◆ **LATIHAN TERTULIS A**
Sebutkan semua pendapat orang tentang penyebab gempa yang diuraikan dalam teks tentang hakikat gempa di bawah ini, sebelum bagian yang diawali kata "Jawabannya".

◆ **KUTIPAN TERPILIH**
+ + + + +
Musibah, betapa pun kecilnya, selalu akan meninggalkan duka. Lebih-lebih bila musibah itu skalanya besar, duka itu bisa menjelma menjadi nestapa yang berkepanjangan. Apa sebenarnya makna dari sebuah musibah? Pelajaran apa yang bisa kita ambil dari peristiwa yang telah merenggut ratusan ribu nyawa manusia dan harta yang demikian besar itu? Berikut ini penjelasan asy-Syaikh Muqbil tentang hakikat gempa, yang kita bisa mengambil pelajaran darinya dalam musibah gempa bumi dan tsunami.
Orang-orang berbeda pendapat dalam (menjelaskan penyebab terjadinya) gempa. Ada yang mengatakan bahwa gempa merupakan peristiwa yang bersifat alami, tidak ada kaitannya dengan agama. Sebagian lainnya mengatakan bahwa gempa merupakan ketentuan dan takdir Allah subhanahu wa ta’ala yang tidak ada kaitannya dengan dosa.
Ada lagi yang mengatakan bahwa gempa merupakan kejadian untuk membuat takut manusia dan tiada kaitannya dengan dosa. Sebagian lagi mengatakan bahwa gempa terjadi disebabkan oleh dosa manusia.
Jawabannya,—Allah subhanahu wa ta’ala lah yang memberikan taufik untuk kebaikan dan kebenaran—sesungguhnya gempa itu untuk menciptakan rasa takut (mengingatkan supaya sadar dan kembali kepada agama –pen.) dan ia (terjadi) dengan qadha dan qadar Allah subhanahu wa ta’ala.
Gempa juga terjadi disebabkan dosa-dosa manusia. Dengan demikian, terjadinya gempa adalah untuk membuat takut manusia yang (masih) hidup yang menyaksikan kejadian itu.
+ + + + +
Cuplikan dari kumpulan data
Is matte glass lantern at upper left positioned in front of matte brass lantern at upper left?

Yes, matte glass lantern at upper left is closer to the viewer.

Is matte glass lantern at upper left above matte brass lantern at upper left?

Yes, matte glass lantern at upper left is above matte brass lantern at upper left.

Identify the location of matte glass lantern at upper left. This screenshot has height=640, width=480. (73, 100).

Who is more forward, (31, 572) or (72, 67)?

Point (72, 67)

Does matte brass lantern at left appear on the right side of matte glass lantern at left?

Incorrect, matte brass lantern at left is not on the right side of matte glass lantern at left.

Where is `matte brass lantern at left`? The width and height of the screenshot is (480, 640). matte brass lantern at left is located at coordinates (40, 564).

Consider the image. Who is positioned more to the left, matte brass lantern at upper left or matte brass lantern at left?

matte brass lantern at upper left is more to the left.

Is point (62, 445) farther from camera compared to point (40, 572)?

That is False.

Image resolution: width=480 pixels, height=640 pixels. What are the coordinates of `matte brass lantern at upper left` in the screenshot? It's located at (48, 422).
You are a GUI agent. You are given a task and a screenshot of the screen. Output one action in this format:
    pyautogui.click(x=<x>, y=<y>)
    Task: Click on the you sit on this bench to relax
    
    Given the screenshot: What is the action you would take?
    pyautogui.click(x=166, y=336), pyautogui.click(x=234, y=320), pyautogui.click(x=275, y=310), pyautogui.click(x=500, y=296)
+ + + + +
◆ **LATIHAN TERTULIS B**
Ubahlah rentang catatan di atas, mulai dari baris yang memuat "Point (72, 67)" sampai akhir catatan, menjadi daftar JSON berisi string, satu string untuk setiap baris, tanpa baris kosong.

◆ **PENYELESAIAN SOAL A**
1. Gempa merupakan peristiwa yang bersifat alami dan tidak ada kaitannya dengan agama.
2. Gempa merupakan ketentuan dan takdir Allah subhanahu wa ta’ala yang tidak ada kaitannya dengan dosa.
3. Gempa merupakan kejadian untuk membuat takut manusia dan tiada kaitannya dengan dosa.
4. Gempa terjadi disebabkan oleh dosa manusia.

◆ **PENYELESAIAN SOAL B**
[
  "Point (72, 67)",
  "Does matte brass lantern at left appear on the right side of matte glass lantern at left?",
  "Incorrect, matte brass lantern at left is not on the right side of matte glass lantern at left.",
  "Where is `matte brass lantern at left`? The width and height of the screenshot is (480, 640). matte brass lantern at left is located at coordinates (40, 564).",
  "Consider the image. Who is positioned more to the left, matte brass lantern at upper left or matte brass lantern at left?",
  "matte brass lantern at upper left is more to the left.",
  "Is point (62, 445) farther from camera compared to point (40, 572)?",
  "That is False.",
  "Image resolution: width=480 pixels, height=640 pixels. What are the coordinates of `matte brass lantern at upper left` in the screenshot? It's located at (48, 422).",
  "You are a GUI agent. You are given a task and a screenshot of the screen. Output one action in this format:",
  "    pyautogui.click(x=<x>, y=<y>)",
  "    Task: Click on the you sit on this bench to relax",
  "    Given the screenshot: What is the action you would take?",
  "    pyautogui.click(x=166, y=336), pyautogui.click(x=234, y=320), pyautogui.click(x=275, y=310), pyautogui.click(x=500, y=296)"
]